Texte présenté.

Dordogne: le projet routier controversé de Beynac suspendu par le Conseil d’Etat (2 mn 30)

Photo © FineBokeh-Fotolia

1751
⏱ Lecture 3 mn.

Les opposants sont « ravis » : le Conseil d’Etat a ordonné vendredi la suspension des travaux du « contournement de Beynac », vaste projet de déviation routière qui fait polémique depuis des années en Dordogne entre défenseurs du patrimoine, dont 

Stéphane Bern, et des élus locaux. Le dossier doit encore être examiné au fond par le tribunal administratif, à une date encore inconnue. Mais pour Me Jean-Philippe Maginot, avocat d’associations du collectif  « Sauvons la vallée de la Dordogne », le projet semble « définitivement enterré (…) Il est impensable que le tribunal administratif ne suive pas l’appréciation » du Conseil d’Etat. Vendredi, la plus haute juridiction administrative française a estimé que l’arrêté préfectoral contesté par des associations de défense de la nature et du patrimoine a eu « pour effet d’autoriser des travaux conduisant à la destruction de l’habitat d’espèces protégées et entraînant des conséquences irréversibles pour les individus de ces espèces ».

Pour le Conseil départemental de la Dordogne, dont le président Germinal Peiro (PS) porte le projet à bout de bras, le Conseil d’Etat a considéré « que la préservation des habitats des espèces animales (brochets, chauves-souris, libellules…) revêtait une importance supérieure à l’intérêt de la déviation, c’est-à-dire à l’amélioration des conditions de protection, de mise en valeur et de sécurisation de l’un des plus beaux villages de France. Cette décision aura des conséquences funestes et catastrophiques, écrit encore le Département. Outre qu’elle retarde la réalisation d’un projet attendu par une majorité d’habitants et d’acteurs économiques, elle implique la poursuite de la dégradation du site remarquable de Beynac par la persistance d’une circulation de véhicules à fort gabarit qui vont continuer à polluer, abîmer et nuire à la sécurité de ce magnifique village ».

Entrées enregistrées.

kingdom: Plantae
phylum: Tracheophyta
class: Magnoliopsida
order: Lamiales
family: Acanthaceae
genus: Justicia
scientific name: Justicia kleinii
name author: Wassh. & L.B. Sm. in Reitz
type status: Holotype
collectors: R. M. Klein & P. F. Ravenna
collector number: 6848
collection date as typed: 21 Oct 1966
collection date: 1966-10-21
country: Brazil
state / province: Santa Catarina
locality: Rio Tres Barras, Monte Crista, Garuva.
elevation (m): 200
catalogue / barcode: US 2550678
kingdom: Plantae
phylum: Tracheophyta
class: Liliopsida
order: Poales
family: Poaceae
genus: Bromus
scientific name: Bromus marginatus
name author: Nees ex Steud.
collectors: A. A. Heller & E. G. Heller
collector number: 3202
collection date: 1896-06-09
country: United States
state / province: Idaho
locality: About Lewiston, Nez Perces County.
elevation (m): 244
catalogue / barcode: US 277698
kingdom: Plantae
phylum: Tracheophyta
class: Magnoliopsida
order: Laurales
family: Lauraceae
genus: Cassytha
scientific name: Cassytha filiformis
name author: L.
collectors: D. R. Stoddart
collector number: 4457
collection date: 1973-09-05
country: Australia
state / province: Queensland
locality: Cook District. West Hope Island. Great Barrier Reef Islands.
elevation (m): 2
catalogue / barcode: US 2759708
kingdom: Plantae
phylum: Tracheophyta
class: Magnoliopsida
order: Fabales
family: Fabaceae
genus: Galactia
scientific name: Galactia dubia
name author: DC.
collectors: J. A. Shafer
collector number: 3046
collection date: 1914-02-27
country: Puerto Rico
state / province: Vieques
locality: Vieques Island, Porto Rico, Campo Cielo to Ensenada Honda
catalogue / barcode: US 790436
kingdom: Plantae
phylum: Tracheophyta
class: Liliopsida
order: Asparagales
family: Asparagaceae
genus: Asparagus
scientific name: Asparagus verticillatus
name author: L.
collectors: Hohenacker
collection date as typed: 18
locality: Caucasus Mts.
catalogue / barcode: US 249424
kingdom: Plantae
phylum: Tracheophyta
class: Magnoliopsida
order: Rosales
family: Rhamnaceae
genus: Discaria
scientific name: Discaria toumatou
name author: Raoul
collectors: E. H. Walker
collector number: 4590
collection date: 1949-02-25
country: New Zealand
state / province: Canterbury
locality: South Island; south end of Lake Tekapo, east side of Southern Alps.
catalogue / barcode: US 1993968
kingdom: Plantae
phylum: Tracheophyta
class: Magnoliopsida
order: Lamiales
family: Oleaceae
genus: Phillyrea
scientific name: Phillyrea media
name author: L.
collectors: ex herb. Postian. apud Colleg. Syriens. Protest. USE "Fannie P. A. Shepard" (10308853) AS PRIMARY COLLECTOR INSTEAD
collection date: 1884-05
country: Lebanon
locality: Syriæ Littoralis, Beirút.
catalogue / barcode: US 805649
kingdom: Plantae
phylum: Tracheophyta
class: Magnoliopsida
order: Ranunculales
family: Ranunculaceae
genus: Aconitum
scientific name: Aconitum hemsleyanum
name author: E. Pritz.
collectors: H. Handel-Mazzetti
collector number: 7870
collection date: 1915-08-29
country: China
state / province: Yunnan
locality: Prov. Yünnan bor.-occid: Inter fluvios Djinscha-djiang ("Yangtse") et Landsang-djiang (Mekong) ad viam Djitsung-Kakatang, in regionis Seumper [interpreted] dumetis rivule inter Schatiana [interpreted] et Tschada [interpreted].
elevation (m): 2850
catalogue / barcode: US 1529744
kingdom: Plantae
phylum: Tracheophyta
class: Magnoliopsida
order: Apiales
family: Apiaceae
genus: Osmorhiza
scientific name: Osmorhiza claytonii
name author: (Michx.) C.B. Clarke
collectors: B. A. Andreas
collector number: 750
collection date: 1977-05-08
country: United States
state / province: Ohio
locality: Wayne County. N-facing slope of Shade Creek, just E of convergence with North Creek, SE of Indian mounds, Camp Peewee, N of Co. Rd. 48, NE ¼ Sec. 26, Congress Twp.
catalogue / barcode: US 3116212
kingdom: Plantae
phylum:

Consigne.
Répondez aux questions ci-dessous d'après l'article sur le contournement de Beynac.
(a) Quelle juridiction a ordonné la suspension des travaux, et quel jour ?
(b) Quelle juridiction doit encore examiner le dossier au fond ?
(c) Qui préside le Conseil départemental de la Dordogne ?

Réponse rédigée.
(a) Le Conseil d'État, un vendredi.
(b) Le tribunal administratif.
(c) Germinal Peiro (PS).